Volvo Experimental Taxi
The name is a giveaway that this cab was also a study in potential innovation rather than a vehicle which saw active service. But it’s no less appealing for that, and it certainly had one unique idea which, in hindsight, seems rather remarkable: a rollercoaster-style safety bar which locked occupants into place in lieu of seatbelts. Wonder what Euro NCAP would make of that in crash tests, eh? Like the Alfa, the Volvo was created for MOMA’s 1976 exhibition, and although more conventional in its design than its Italian counterpart, this boxy wonder has a definite sprinkling of Seventies magic about it.
Volvo 245 Transfer Taxi
Unlikely as it may be, for some the Experimental Taxi may not go far enough in terms of sheer Volvo bonkers boxiness. This incredible vehicle is the solution. Looking like something that might be more at home on a press release issued by the Swedish company on 1 April, the 245 Transfer Taxi was, in fact, very much a real thing.

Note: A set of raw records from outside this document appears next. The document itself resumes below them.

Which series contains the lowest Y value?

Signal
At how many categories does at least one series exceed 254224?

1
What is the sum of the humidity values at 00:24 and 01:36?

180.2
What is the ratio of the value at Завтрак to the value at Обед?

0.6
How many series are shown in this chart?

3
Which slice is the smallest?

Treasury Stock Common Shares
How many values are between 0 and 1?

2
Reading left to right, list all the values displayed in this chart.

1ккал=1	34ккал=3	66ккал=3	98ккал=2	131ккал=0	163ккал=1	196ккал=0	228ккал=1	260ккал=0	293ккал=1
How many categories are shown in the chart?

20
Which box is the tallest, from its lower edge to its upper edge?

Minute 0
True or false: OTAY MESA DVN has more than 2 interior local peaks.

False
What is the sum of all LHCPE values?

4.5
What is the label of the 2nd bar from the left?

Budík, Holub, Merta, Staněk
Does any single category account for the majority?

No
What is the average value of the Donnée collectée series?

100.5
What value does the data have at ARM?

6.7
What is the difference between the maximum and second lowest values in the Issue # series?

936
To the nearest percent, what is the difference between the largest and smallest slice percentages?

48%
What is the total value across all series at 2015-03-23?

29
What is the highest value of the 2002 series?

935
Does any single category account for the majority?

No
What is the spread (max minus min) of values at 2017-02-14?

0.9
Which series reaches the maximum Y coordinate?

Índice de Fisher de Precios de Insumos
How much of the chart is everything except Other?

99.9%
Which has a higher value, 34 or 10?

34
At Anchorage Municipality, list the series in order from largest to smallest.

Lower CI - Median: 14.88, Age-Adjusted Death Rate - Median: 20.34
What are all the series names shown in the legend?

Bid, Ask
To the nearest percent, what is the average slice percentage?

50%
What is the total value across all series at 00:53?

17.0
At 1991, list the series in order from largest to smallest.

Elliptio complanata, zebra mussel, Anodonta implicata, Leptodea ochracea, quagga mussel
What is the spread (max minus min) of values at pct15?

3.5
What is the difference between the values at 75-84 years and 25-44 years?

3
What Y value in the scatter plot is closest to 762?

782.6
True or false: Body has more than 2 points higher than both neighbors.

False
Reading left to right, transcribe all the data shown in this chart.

It was launched in 1978, and brochures of the era give an insight into the company’s thinking: “Volvo’s aim when designing this car was to offer an option which would fit in between a taxi and a small bus – still with sensible dimensions!” Whether an extended wheelbase of 3.37 metres and a cargo bay 1.88 metres long are ‘sensible’ is debatable, but it certainly meant it made light work of airport or hospital transfers (with room for stretchers, naturally). A taxi you’d never forget riding in.
LEVC Taxi by Clive Sutton
Here in the UK, we arguably take the London taxi for granted and forget just what an iconic symbol of our country it is for the rest of the world. Well, the humble black cab just got a whole lot cooler courtesy of an ostentatious customisation by the coachbuilding division of luxury car specialist Clive Sutton. Among the options showcased by the VIP LEVC Taxi are leather clad, electronically reclining rear seats, electronic self-closing doors and even a fibre-optic starlight roof. One thing is abundantly clear, though – at £121,480, you could expect fares in this cab to be a little bit higher than the norm. And at that price, there would be no justification for not taking you south of the river.
Checker A8 Taxi
Think of an American taxi and it’s most likely a Checker cab will spring to mind. Regular appearances in movies over the years ensured that, for a while, it became as much an icon of America as the black cab is for London – it was, for example, a Checker that Robert De Niro drove as Travis Bickle in Martin Scorsese’s legendary Taxi Driver. Undoubtedly this was down to the familiar, ‘same again’ styling adopted by a series of models starting with the A8 (pictured below) in 1956. After decades of success, the last Checker taxi was produced in Michigan in 1982, but the durability of the cars – a necessity given the hard life they led on the streets of US cities – meant it was 1999 before time was finally called for the last one on service in New York City. Fancy enjoying a ride in a piece of true Americana? A couple of companies in the UK offer models for hire.